While attending the latest edition of Cross-border E-commerce Conference in Shanghai, China, I was reassured by the boundless potential of the Chinese ecommerce market and the rhythm of its fast-paced growth. To give you some numbers in this sense; in 2014, 3.65 million new companies were established in China, meaning 46% up compared to the year before. Moreover, since March 2014, 10.6k new companies are established each day, and the new companies totaled a registered capital of Rmb19.05tr (USD3.11tr), a 99% increase from 2013.
In China, cross-border ecommerce is highly important from an economic growth point of view, so the government is directly involved in allowing international players to access the Chinese market. Compared to relatively slow traditional trade, cross-border ecommerce is booming. Overseas sales reached 76.7 billion RMB in 2013 with a growth of 58.8%; the number exceeded 100 billion in 2014 and is estimated to reach 247.8 billion RMB in 2015. With such great market potential and a huge population base, along with increasing consumption power and taste, Chinese domestic products are far from meeting consumer’s growing need. More and more customers are looking at imported products. Western ecommerce companies entering the Chinese market will not only drive Chinese domestic consumption need but also accelerate the development of relevant industries, such as international and domestic logistics, training of skilled people with ecommerce knowledge etc. This forces domestic companies to take action on internal optimization in order to achieve sustainable growth.

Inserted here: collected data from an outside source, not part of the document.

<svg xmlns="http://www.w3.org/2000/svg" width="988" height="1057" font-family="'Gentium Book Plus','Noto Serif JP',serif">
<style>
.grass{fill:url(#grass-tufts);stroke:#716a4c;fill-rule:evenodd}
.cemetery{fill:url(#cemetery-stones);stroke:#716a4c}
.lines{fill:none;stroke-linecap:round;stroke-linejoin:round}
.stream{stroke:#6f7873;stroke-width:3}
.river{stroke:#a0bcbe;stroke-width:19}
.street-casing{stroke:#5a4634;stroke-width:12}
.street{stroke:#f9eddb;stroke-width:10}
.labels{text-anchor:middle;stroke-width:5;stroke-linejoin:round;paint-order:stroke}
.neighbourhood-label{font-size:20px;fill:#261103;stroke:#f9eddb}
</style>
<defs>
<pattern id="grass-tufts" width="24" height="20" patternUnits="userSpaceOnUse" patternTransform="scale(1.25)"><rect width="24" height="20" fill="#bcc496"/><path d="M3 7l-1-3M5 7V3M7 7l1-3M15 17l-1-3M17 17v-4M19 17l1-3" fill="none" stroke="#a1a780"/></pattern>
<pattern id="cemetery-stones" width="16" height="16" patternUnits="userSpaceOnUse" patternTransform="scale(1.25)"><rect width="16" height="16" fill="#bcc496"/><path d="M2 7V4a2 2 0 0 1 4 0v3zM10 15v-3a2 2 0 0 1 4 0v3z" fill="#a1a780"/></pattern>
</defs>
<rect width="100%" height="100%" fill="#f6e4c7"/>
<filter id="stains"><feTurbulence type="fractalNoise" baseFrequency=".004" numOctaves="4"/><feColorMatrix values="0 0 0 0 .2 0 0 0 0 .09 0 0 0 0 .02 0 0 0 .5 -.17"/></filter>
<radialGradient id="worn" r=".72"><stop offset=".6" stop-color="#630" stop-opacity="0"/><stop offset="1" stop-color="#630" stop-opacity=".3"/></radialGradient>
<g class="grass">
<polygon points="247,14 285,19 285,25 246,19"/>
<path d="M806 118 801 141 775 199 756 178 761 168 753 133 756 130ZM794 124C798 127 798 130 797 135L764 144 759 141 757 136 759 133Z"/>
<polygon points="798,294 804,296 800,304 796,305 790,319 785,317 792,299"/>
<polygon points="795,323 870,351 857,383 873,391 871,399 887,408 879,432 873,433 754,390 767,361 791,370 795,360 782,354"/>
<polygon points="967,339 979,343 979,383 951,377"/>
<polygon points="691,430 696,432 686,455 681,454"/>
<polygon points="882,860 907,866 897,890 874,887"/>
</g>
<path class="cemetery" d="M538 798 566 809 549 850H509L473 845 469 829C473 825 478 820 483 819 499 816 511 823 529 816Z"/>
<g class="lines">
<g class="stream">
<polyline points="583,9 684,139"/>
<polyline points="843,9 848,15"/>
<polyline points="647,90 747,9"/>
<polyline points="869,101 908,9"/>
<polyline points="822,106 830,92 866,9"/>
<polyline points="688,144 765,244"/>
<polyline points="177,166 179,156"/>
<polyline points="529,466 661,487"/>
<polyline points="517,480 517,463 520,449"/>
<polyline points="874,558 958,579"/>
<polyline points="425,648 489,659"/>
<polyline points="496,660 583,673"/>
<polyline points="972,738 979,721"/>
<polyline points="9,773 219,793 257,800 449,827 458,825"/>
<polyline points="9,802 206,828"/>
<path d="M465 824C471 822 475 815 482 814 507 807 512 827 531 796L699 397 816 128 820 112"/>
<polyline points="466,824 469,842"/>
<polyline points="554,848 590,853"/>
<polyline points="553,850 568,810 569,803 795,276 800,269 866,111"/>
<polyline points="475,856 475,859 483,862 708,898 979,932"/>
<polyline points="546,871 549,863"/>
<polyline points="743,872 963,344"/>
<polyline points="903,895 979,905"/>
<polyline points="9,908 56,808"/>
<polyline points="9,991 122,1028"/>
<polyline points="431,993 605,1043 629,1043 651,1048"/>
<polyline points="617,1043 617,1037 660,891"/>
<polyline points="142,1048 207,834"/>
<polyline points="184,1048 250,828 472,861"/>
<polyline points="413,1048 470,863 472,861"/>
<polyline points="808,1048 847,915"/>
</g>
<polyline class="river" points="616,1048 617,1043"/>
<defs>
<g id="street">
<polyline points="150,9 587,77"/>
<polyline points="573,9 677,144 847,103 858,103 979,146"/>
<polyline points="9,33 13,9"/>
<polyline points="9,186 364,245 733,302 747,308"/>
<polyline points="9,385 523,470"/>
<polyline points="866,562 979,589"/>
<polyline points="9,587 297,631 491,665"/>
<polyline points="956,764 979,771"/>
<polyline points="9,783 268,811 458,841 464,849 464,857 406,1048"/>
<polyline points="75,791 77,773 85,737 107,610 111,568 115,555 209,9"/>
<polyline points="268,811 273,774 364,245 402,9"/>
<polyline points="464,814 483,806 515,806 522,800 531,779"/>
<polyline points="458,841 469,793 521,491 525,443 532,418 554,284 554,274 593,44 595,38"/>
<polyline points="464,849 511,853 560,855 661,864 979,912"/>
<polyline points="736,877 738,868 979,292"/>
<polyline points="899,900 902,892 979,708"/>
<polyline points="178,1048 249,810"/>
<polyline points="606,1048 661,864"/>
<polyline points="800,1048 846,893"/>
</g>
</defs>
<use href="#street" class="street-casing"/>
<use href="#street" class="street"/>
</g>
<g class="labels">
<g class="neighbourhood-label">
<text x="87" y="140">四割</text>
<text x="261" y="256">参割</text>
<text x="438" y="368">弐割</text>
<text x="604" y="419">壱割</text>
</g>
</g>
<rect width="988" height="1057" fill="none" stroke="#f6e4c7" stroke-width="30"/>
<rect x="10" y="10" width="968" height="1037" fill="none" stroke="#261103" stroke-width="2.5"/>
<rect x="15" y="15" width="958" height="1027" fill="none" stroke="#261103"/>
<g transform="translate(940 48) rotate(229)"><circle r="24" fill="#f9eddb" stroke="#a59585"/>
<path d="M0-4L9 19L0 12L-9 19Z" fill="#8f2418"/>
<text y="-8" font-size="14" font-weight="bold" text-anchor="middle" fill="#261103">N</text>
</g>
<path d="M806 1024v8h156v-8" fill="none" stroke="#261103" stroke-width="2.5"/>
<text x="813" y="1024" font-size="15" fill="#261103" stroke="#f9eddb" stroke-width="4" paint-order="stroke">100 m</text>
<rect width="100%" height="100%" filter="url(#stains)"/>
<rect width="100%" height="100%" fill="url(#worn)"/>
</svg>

What barriers are merchants facing when entering Chinese market?
Payvision, one of the main collaborators of the CBEC, has invested in a global survey on cross-border ecommerce barriers that American and European merchants consider when entering Chinese market. The report will provide deeper understanding of the whole ecosystem, I would only mention here four of the most important barriers identified during the survey; logistics, language, culture and legislation. Thanks to the past experience and flexibility of Western merchants to adapt to other cultures and localize their businesses, of the four barriers only legislation could actually be a real issue. However, the Chinese government has invested in creating better conditions for international players to enter the market. An example is Shanghai Free Trade Zone (FTZ) or the QCITY in Hangzhou, an industry park where American or European merchants can bring in their goods and store them. QCity promotes these products, creates a local website, translates and locally adapts all the necessary items, taking care of the custom clearance, and displaying the products to visiting consumers.
Furthermore, China’s latest announcement that fully-owned foreign ecommerce companies can operate in the FTZ is a milestone for the Chinese government in opening up to international trade. This also paves the way for a smoother entry for foreign companies to the Chinese market, with a simplified custom management procedure. The end-to-end custom supervision guarantees the legitimacy of order and traceability of products, so Chinese customers can purchase imported products in a more comfortable and safe environment.
Chinese merchants and payment service providers are very eager to learn from experts on how to expand their business internationally. There are about 20 million people involved in ecommerce today, and it is forecast that by 2020 there will be a gap of 23 million skilled people. China’s main challenge is to educate these people and engage them with communities such as Cross-border eCommerce Community (CBEC) that share knowledge and best practices, connecting them to the outer world.
Together with Payvision, CBEC created a report on cross-border ecommerce in China, also translated in to Chinese. This report offers insight to merchants around the world on taking advantage of the cross-border ecommerce explosion in China, and doing profitable overseas business. CBEC can help to educate both Chinese and Western merchants by bridging the gap between the countries, connecting communities across the world, and offering merchants an end-to-end solution to expand globally. CBEC can also facilitate delegations and business trips from the US to China, where key decision makers are speeding up the expansion process. Almost every top company in China wants to partner with CBEC to ensure their future international growth.
The European-sponsored project, dubbed PECOS4SMEs, is also important for the education of merchants worldwide. CBEC is the main contributor of this platform – The Ecommerce Genie where merchants can log in and find cross-border ecommerce information relevant to their business and international point of interest. I have to mention that out of the 150 project requests registered in 2014 at the European Commission, only three of them received the Commission’s endorsement. PECO4SMEs was one of these three.
By collaborating with CBEC you become part of a global ecosystem that boost cross-border ecommerce for the benefit of all the players and the growth of the international ecommerce market.